[Records from a data source]
*****
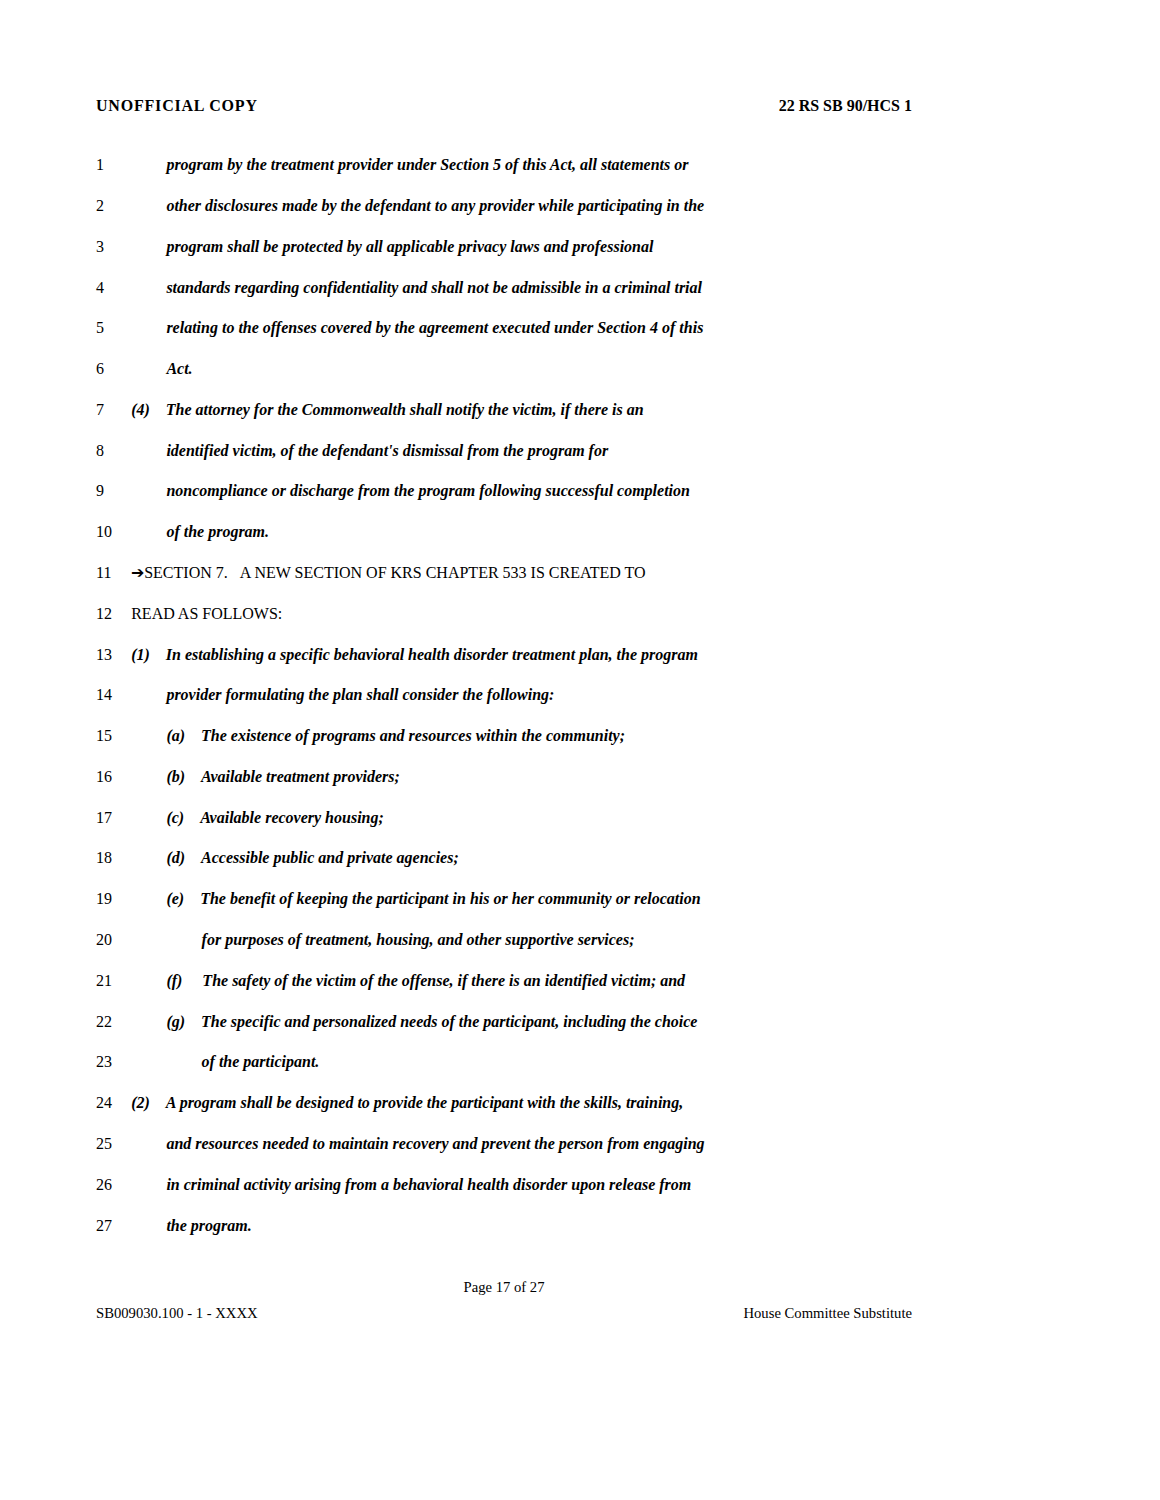UNOFFICIAL COPY
22 RS SB 90/HCS 1
1
program by the treatment provider under Section 5 of this Act, all statements or
2
other disclosures made by the defendant to any provider while participating in the
3
program shall be protected by all applicable privacy laws and professional
4
standards regarding confidentiality and shall not be admissible in a criminal trial
5
relating to the offenses covered by the agreement executed under Section 4 of this
6
Act.
7
(4) The attorney for the Commonwealth shall notify the victim, if there is an
8
identified victim, of the defendant's dismissal from the program for
9
noncompliance or discharge from the program following successful completion
10
of the program.
11
➔SECTION 7. A NEW SECTION OF KRS CHAPTER 533 IS CREATED TO
12
READ AS FOLLOWS:
13
(1) In establishing a specific behavioral health disorder treatment plan, the program
14
provider formulating the plan shall consider the following:
15
(a) The existence of programs and resources within the community;
16
(b) Available treatment providers;
17
(c) Available recovery housing;
18
(d) Accessible public and private agencies;
19
(e) The benefit of keeping the participant in his or her community or relocation
20
for purposes of treatment, housing, and other supportive services;
21
(f) The safety of the victim of the offense, if there is an identified victim; and
22
(g) The specific and personalized needs of the participant, including the choice
23
of the participant.
24
(2) A program shall be designed to provide the participant with the skills, training,
25
and resources needed to maintain recovery and prevent the person from engaging
26
in criminal activity arising from a behavioral health disorder upon release from
27
the program.
Page 17 of 27
SB009030.100 - 1 - XXXX
House Committee Substitute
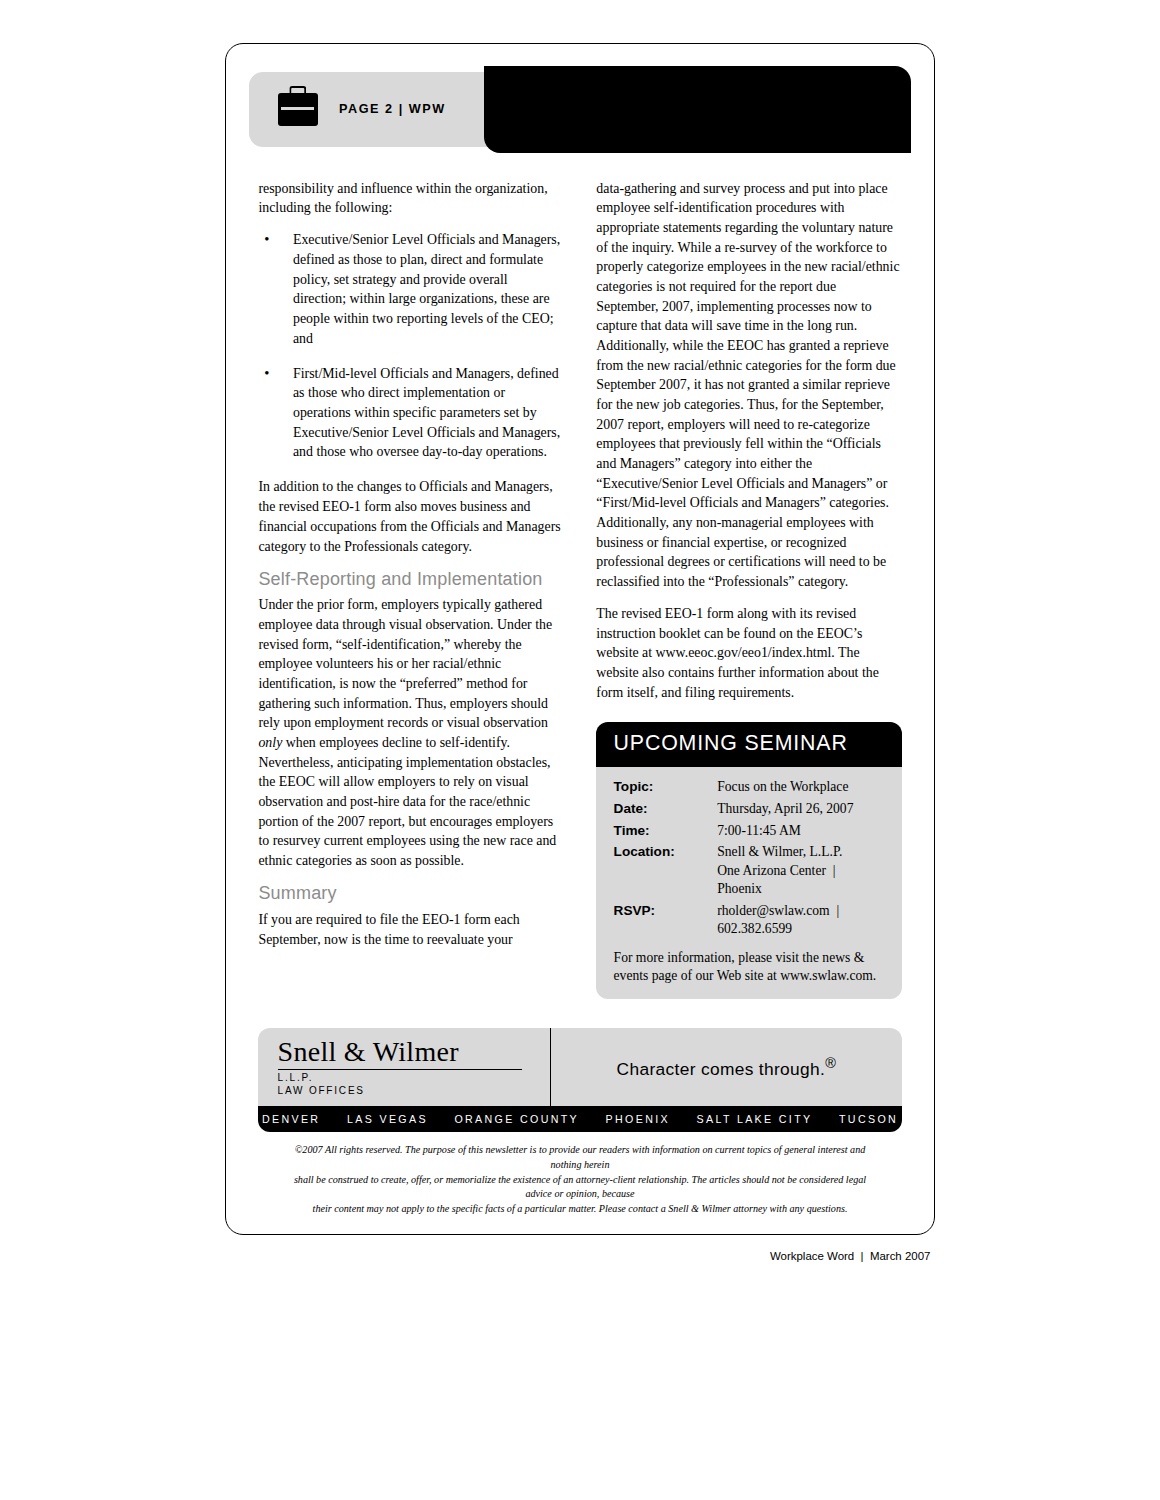PAGE 2 | WPW
responsibility and influence within the organization, including the following:
Executive/Senior Level Officials and Managers, defined as those to plan, direct and formulate policy, set strategy and provide overall direction; within large organizations, these are people within two reporting levels of the CEO; and
First/Mid-level Officials and Managers, defined as those who direct implementation or operations within specific parameters set by Executive/Senior Level Officials and Managers, and those who oversee day-to-day operations.
In addition to the changes to Officials and Managers, the revised EEO-1 form also moves business and financial occupations from the Officials and Managers category to the Professionals category.
Self-Reporting and Implementation
Under the prior form, employers typically gathered employee data through visual observation. Under the revised form, “self-identification,” whereby the employee volunteers his or her racial/ethnic identification, is now the “preferred” method for gathering such information. Thus, employers should rely upon employment records or visual observation only when employees decline to self-identify. Nevertheless, anticipating implementation obstacles, the EEOC will allow employers to rely on visual observation and post-hire data for the race/ethnic portion of the 2007 report, but encourages employers to resurvey current employees using the new race and ethnic categories as soon as possible.
Summary
If you are required to file the EEO-1 form each September, now is the time to reevaluate your
data-gathering and survey process and put into place employee self-identification procedures with appropriate statements regarding the voluntary nature of the inquiry. While a re-survey of the workforce to properly categorize employees in the new racial/ethnic categories is not required for the report due September, 2007, implementing processes now to capture that data will save time in the long run. Additionally, while the EEOC has granted a reprieve from the new racial/ethnic categories for the form due September 2007, it has not granted a similar reprieve for the new job categories. Thus, for the September, 2007 report, employers will need to re-categorize employees that previously fell within the “Officials and Managers” category into either the “Executive/Senior Level Officials and Managers” or “First/Mid-level Officials and Managers” categories. Additionally, any non-managerial employees with business or financial expertise, or recognized professional degrees or certifications will need to be reclassified into the “Professionals” category.
The revised EEO-1 form along with its revised instruction booklet can be found on the EEOC’s website at www.eeoc.gov/eeo1/index.html. The website also contains further information about the form itself, and filing requirements.
UPCOMING SEMINAR
| Topic: | Focus on the Workplace |
| Date: | Thursday, April 26, 2007 |
| Time: | 7:00-11:45 AM |
| Location: | Snell & Wilmer, L.L.P. One Arizona Center / Phoenix |
| RSVP: | rholder@swlaw.com / 602.382.6599 |
For more information, please visit the news & events page of our Web site at www.swlaw.com.
Snell & Wilmer
L.L.P.
LAW OFFICES
Character comes through.®
DENVER LAS VEGAS ORANGE COUNTY PHOENIX SALT LAKE CITY TUCSON
©2007 All rights reserved. The purpose of this newsletter is to provide our readers with information on current topics of general interest and nothing herein
shall be construed to create, offer, or memorialize the existence of an attorney-client relationship. The articles should not be considered legal advice or opinion, because
their content may not apply to the specific facts of a particular matter. Please contact a Snell & Wilmer attorney with any questions.
Workplace Word | March 2007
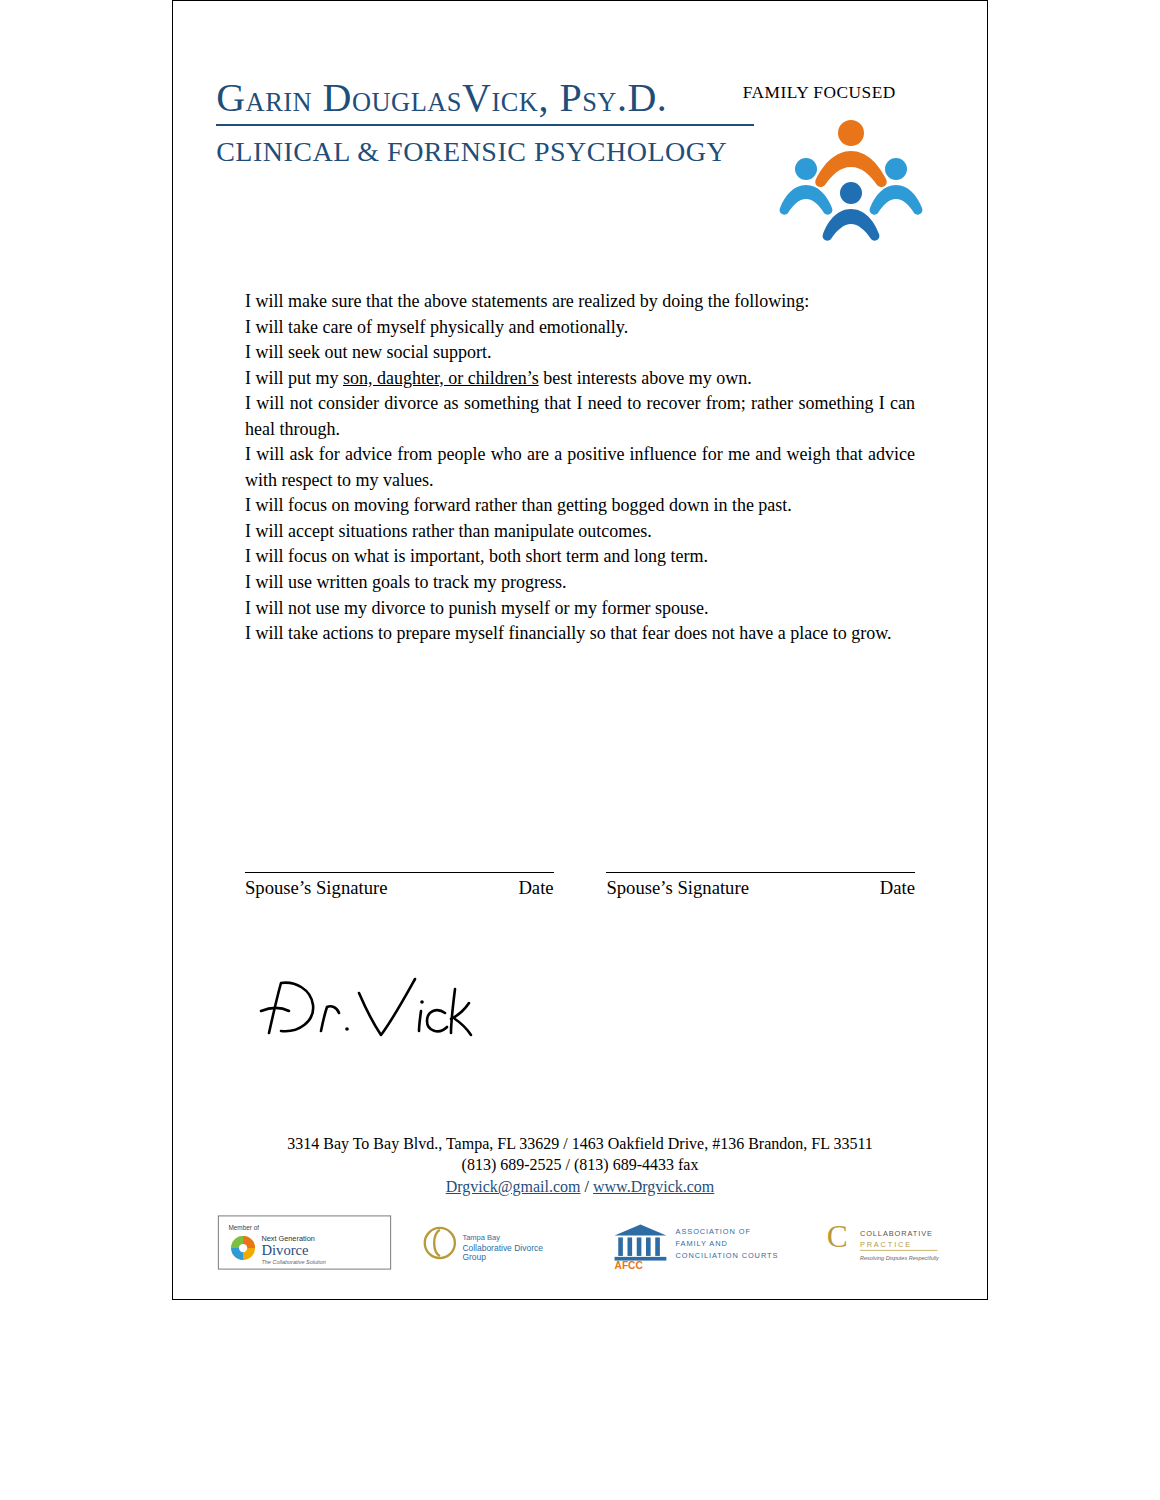FAMILY FOCUSED
GARIN DOUGLASVICK, PSY.D.
CLINICAL & FORENSIC PSYCHOLOGY
I will make sure that the above statements are realized by doing the following:
I will take care of myself physically and emotionally.
I will seek out new social support.
I will put my son, daughter, or children’s best interests above my own.
I will not consider divorce as something that I need to recover from; rather something I can heal through.
I will ask for advice from people who are a positive influence for me and weigh that advice with respect to my values.
I will focus on moving forward rather than getting bogged down in the past.
I will accept situations rather than manipulate outcomes.
I will focus on what is important, both short term and long term.
I will use written goals to track my progress.
I will not use my divorce to punish myself or my former spouse.
I will take actions to prepare myself financially so that fear does not have a place to grow.
Spouse’s Signature Date
Spouse’s Signature Date
3314 Bay To Bay Blvd., Tampa, FL 33629 / 1463 Oakfield Drive, #136 Brandon, FL 33511
(813) 689-2525 / (813) 689-4433 fax
Drgvick@gmail.com / www.Drgvick.com
Member of Next Generation Divorce The Collaborative Solution
Tampa Bay Collaborative Divorce Group
AFCC ASSOCIATION OF FAMILY AND CONCILIATION COURTS
C COLLABORATIVE PRACTICE Resolving Disputes Respectfully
*****
WHAT YOU WILL DO ::
The answer should be the records above, unchanged, with the pictures omitted.

EXERCISE RESULT ::
UNOFFICIAL COPY
22 RS SB 90/HCS 1
1
program by the treatment provider under Section 5 of this Act, all statements or
2
other disclosures made by the defendant to any provider while participating in the
3
program shall be protected by all applicable privacy laws and professional
4
standards regarding confidentiality and shall not be admissible in a criminal trial
5
relating to the offenses covered by the agreement executed under Section 4 of this
6
Act.
7
(4) The attorney for the Commonwealth shall notify the victim, if there is an
8
identified victim, of the defendant's dismissal from the program for
9
noncompliance or discharge from the program following successful completion
10
of the program.
11
➔SECTION 7. A NEW SECTION OF KRS CHAPTER 533 IS CREATED TO
12
READ AS FOLLOWS:
13
(1) In establishing a specific behavioral health disorder treatment plan, the program
14
provider formulating the plan shall consider the following:
15
(a) The existence of programs and resources within the community;
16
(b) Available treatment providers;
17
(c) Available recovery housing;
18
(d) Accessible public and private agencies;
19
(e) The benefit of keeping the participant in his or her community or relocation
20
for purposes of treatment, housing, and other supportive services;
21
(f) The safety of the victim of the offense, if there is an identified victim; and
22
(g) The specific and personalized needs of the participant, including the choice
23
of the participant.
24
(2) A program shall be designed to provide the participant with the skills, training,
25
and resources needed to maintain recovery and prevent the person from engaging
26
in criminal activity arising from a behavioral health disorder upon release from
27
the program.
Page 17 of 27
SB009030.100 - 1 - XXXX
House Committee Substitute
PAGE 2 | WPW
responsibility and influence within the organization, including the following:
Executive/Senior Level Officials and Managers, defined as those to plan, direct and formulate policy, set strategy and provide overall direction; within large organizations, these are people within two reporting levels of the CEO; and
First/Mid-level Officials and Managers, defined as those who direct implementation or operations within specific parameters set by Executive/Senior Level Officials and Managers, and those who oversee day-to-day operations.
In addition to the changes to Officials and Managers, the revised EEO-1 form also moves business and financial occupations from the Officials and Managers category to the Professionals category.
Self-Reporting and Implementation
Under the prior form, employers typically gathered employee data through visual observation. Under the revised form, “self-identification,” whereby the employee volunteers his or her racial/ethnic identification, is now the “preferred” method for gathering such information. Thus, employers should rely upon employment records or visual observation only when employees decline to self-identify. Nevertheless, anticipating implementation obstacles, the EEOC will allow employers to rely on visual observation and post-hire data for the race/ethnic portion of the 2007 report, but encourages employers to resurvey current employees using the new race and ethnic categories as soon as possible.
Summary
If you are required to file the EEO-1 form each September, now is the time to reevaluate your
data-gathering and survey process and put into place employee self-identification procedures with appropriate statements regarding the voluntary nature of the inquiry. While a re-survey of the workforce to properly categorize employees in the new racial/ethnic categories is not required for the report due September, 2007, implementing processes now to capture that data will save time in the long run. Additionally, while the EEOC has granted a reprieve from the new racial/ethnic categories for the form due September 2007, it has not granted a similar reprieve for the new job categories. Thus, for the September, 2007 report, employers will need to re-categorize employees that previously fell within the “Officials and Managers” category into either the “Executive/Senior Level Officials and Managers” or “First/Mid-level Officials and Managers” categories. Additionally, any non-managerial employees with business or financial expertise, or recognized professional degrees or certifications will need to be reclassified into the “Professionals” category.
The revised EEO-1 form along with its revised instruction booklet can be found on the EEOC’s website at www.eeoc.gov/eeo1/index.html. The website also contains further information about the form itself, and filing requirements.
UPCOMING SEMINAR
| Topic: | Focus on the Workplace |
| Date: | Thursday, April 26, 2007 |
| Time: | 7:00-11:45 AM |
| Location: | Snell & Wilmer, L.L.P. One Arizona Center / Phoenix |
| RSVP: | rholder@swlaw.com / 602.382.6599 |
For more information, please visit the news & events page of our Web site at www.swlaw.com.
Snell & Wilmer
L.L.P.
LAW OFFICES
Character comes through.®
DENVER LAS VEGAS ORANGE COUNTY PHOENIX SALT LAKE CITY TUCSON
©2007 All rights reserved. The purpose of this newsletter is to provide our readers with information on current topics of general interest and nothing herein
shall be construed to create, offer, or memorialize the existence of an attorney-client relationship. The articles should not be considered legal advice or opinion, because
their content may not apply to the specific facts of a particular matter. Please contact a Snell & Wilmer attorney with any questions.
Workplace Word | March 2007
FAMILY FOCUSED
GARIN DOUGLASVICK, PSY.D.
CLINICAL & FORENSIC PSYCHOLOGY
I will make sure that the above statements are realized by doing the following:
I will take care of myself physically and emotionally.
I will seek out new social support.
I will put my son, daughter, or children’s best interests above my own.
I will not consider divorce as something that I need to recover from; rather something I can heal through.
I will ask for advice from people who are a positive influence for me and weigh that advice with respect to my values.
I will focus on moving forward rather than getting bogged down in the past.
I will accept situations rather than manipulate outcomes.
I will focus on what is important, both short term and long term.
I will use written goals to track my progress.
I will not use my divorce to punish myself or my former spouse.
I will take actions to prepare myself financially so that fear does not have a place to grow.
Spouse’s Signature Date
Spouse’s Signature Date
3314 Bay To Bay Blvd., Tampa, FL 33629 / 1463 Oakfield Drive, #136 Brandon, FL 33511
(813) 689-2525 / (813) 689-4433 fax
Drgvick@gmail.com / www.Drgvick.com
Member of Next Generation Divorce The Collaborative Solution
Tampa Bay Collaborative Divorce Group
AFCC ASSOCIATION OF FAMILY AND CONCILIATION COURTS
C COLLABORATIVE PRACTICE Resolving Disputes Respectfully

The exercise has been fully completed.